*** Begin section ***

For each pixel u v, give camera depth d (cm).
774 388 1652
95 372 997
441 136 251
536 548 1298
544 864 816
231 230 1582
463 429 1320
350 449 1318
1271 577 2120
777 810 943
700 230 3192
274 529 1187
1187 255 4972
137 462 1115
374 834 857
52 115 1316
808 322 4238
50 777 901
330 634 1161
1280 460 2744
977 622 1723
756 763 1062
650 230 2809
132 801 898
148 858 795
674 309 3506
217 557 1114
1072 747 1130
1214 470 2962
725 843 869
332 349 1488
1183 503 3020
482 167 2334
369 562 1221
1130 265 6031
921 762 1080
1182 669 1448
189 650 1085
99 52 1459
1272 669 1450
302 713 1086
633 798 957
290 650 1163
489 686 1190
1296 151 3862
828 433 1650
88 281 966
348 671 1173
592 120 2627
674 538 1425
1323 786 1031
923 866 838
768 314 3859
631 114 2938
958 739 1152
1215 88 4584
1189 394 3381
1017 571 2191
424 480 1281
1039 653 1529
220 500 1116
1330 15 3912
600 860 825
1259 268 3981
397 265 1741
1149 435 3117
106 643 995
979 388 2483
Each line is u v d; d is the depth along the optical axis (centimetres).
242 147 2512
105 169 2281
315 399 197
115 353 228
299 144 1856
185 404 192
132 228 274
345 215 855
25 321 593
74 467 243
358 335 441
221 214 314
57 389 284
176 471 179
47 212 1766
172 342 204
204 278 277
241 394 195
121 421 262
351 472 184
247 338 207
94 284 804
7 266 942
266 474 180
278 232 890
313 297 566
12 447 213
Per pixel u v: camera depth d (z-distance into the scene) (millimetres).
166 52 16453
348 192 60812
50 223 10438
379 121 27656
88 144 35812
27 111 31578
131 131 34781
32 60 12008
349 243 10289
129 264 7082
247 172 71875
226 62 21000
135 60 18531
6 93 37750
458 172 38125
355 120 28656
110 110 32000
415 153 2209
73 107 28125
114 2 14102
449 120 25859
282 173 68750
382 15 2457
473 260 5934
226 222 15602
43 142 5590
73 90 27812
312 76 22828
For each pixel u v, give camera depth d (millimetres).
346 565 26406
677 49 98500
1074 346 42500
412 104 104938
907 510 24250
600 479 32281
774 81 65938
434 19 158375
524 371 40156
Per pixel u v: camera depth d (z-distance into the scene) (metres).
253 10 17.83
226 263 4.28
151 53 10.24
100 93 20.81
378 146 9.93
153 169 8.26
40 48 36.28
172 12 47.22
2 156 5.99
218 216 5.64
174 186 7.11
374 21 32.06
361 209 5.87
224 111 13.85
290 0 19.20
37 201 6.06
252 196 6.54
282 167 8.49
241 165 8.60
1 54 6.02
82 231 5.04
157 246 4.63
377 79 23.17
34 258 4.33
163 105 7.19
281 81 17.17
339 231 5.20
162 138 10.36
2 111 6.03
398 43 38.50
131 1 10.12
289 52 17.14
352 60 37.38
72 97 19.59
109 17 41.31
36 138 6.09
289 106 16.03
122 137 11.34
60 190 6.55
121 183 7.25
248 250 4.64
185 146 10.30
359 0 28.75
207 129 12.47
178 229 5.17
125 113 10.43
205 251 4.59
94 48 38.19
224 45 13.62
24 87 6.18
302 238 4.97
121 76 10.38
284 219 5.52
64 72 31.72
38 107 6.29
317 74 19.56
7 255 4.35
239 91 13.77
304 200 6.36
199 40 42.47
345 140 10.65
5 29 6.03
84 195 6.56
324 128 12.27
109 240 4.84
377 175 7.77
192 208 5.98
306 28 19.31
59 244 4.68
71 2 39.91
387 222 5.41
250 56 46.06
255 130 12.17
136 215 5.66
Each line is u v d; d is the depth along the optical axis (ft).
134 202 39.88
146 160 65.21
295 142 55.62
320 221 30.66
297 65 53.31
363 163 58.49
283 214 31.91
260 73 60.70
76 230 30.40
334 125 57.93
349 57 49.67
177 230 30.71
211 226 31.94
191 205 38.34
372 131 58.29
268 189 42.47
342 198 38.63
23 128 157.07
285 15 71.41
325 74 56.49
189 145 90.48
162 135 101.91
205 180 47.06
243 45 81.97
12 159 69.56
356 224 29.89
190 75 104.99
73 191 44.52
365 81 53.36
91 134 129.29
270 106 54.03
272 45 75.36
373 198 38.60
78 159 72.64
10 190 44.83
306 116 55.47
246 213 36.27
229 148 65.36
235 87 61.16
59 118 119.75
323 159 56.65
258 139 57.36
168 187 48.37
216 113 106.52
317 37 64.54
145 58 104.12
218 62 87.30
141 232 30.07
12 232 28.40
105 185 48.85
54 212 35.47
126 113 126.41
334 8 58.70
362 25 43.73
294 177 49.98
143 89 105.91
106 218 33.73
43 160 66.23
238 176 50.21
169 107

*** End section ***

Assignment:
Copy out the records above exactly and completely.

Solution below:
For each pixel u v, give camera depth d (cm).
774 388 1652
95 372 997
441 136 251
536 548 1298
544 864 816
231 230 1582
463 429 1320
350 449 1318
1271 577 2120
777 810 943
700 230 3192
274 529 1187
1187 255 4972
137 462 1115
374 834 857
52 115 1316
808 322 4238
50 777 901
330 634 1161
1280 460 2744
977 622 1723
756 763 1062
650 230 2809
132 801 898
148 858 795
674 309 3506
217 557 1114
1072 747 1130
1214 470 2962
725 843 869
332 349 1488
1183 503 3020
482 167 2334
369 562 1221
1130 265 6031
921 762 1080
1182 669 1448
189 650 1085
99 52 1459
1272 669 1450
302 713 1086
633 798 957
290 650 1163
489 686 1190
1296 151 3862
828 433 1650
88 281 966
348 671 1173
592 120 2627
674 538 1425
1323 786 1031
923 866 838
768 314 3859
631 114 2938
958 739 1152
1215 88 4584
1189 394 3381
1017 571 2191
424 480 1281
1039 653 1529
220 500 1116
1330 15 3912
600 860 825
1259 268 3981
397 265 1741
1149 435 3117
106 643 995
979 388 2483
Each line is u v d; d is the depth along the optical axis (centimetres).
242 147 2512
105 169 2281
315 399 197
115 353 228
299 144 1856
185 404 192
132 228 274
345 215 855
25 321 593
74 467 243
358 335 441
221 214 314
57 389 284
176 471 179
47 212 1766
172 342 204
204 278 277
241 394 195
121 421 262
351 472 184
247 338 207
94 284 804
7 266 942
266 474 180
278 232 890
313 297 566
12 447 213
Per pixel u v: camera depth d (z-distance into the scene) (millimetres).
166 52 16453
348 192 60812
50 223 10438
379 121 27656
88 144 35812
27 111 31578
131 131 34781
32 60 12008
349 243 10289
129 264 7082
247 172 71875
226 62 21000
135 60 18531
6 93 37750
458 172 38125
355 120 28656
110 110 32000
415 153 2209
73 107 28125
114 2 14102
449 120 25859
282 173 68750
382 15 2457
473 260 5934
226 222 15602
43 142 5590
73 90 27812
312 76 22828
For each pixel u v, give camera depth d (millimetres).
346 565 26406
677 49 98500
1074 346 42500
412 104 104938
907 510 24250
600 479 32281
774 81 65938
434 19 158375
524 371 40156
Per pixel u v: camera depth d (z-distance into the scene) (metres).
253 10 17.83
226 263 4.28
151 53 10.24
100 93 20.81
378 146 9.93
153 169 8.26
40 48 36.28
172 12 47.22
2 156 5.99
218 216 5.64
174 186 7.11
374 21 32.06
361 209 5.87
224 111 13.85
290 0 19.20
37 201 6.06
252 196 6.54
282 167 8.49
241 165 8.60
1 54 6.02
82 231 5.04
157 246 4.63
377 79 23.17
34 258 4.33
163 105 7.19
281 81 17.17
339 231 5.20
162 138 10.36
2 111 6.03
398 43 38.50
131 1 10.12
289 52 17.14
352 60 37.38
72 97 19.59
109 17 41.31
36 138 6.09
289 106 16.03
122 137 11.34
60 190 6.55
121 183 7.25
248 250 4.64
185 146 10.30
359 0 28.75
207 129 12.47
178 229 5.17
125 113 10.43
205 251 4.59
94 48 38.19
224 45 13.62
24 87 6.18
302 238 4.97
121 76 10.38
284 219 5.52
64 72 31.72
38 107 6.29
317 74 19.56
7 255 4.35
239 91 13.77
304 200 6.36
199 40 42.47
345 140 10.65
5 29 6.03
84 195 6.56
324 128 12.27
109 240 4.84
377 175 7.77
192 208 5.98
306 28 19.31
59 244 4.68
71 2 39.91
387 222 5.41
250 56 46.06
255 130 12.17
136 215 5.66
Each line is u v d; d is the depth along the optical axis (ft).
134 202 39.88
146 160 65.21
295 142 55.62
320 221 30.66
297 65 53.31
363 163 58.49
283 214 31.91
260 73 60.70
76 230 30.40
334 125 57.93
349 57 49.67
177 230 30.71
211 226 31.94
191 205 38.34
372 131 58.29
268 189 42.47
342 198 38.63
23 128 157.07
285 15 71.41
325 74 56.49
189 145 90.48
162 135 101.91
205 180 47.06
243 45 81.97
12 159 69.56
356 224 29.89
190 75 104.99
73 191 44.52
365 81 53.36
91 134 129.29
270 106 54.03
272 45 75.36
373 198 38.60
78 159 72.64
10 190 44.83
306 116 55.47
246 213 36.27
229 148 65.36
235 87 61.16
59 118 119.75
323 159 56.65
258 139 57.36
168 187 48.37
216 113 106.52
317 37 64.54
145 58 104.12
218 62 87.30
141 232 30.07
12 232 28.40
105 185 48.85
54 212 35.47
126 113 126.41
334 8 58.70
362 25 43.73
294 177 49.98
143 89 105.91
106 218 33.73
43 160 66.23
238 176 50.21
169 107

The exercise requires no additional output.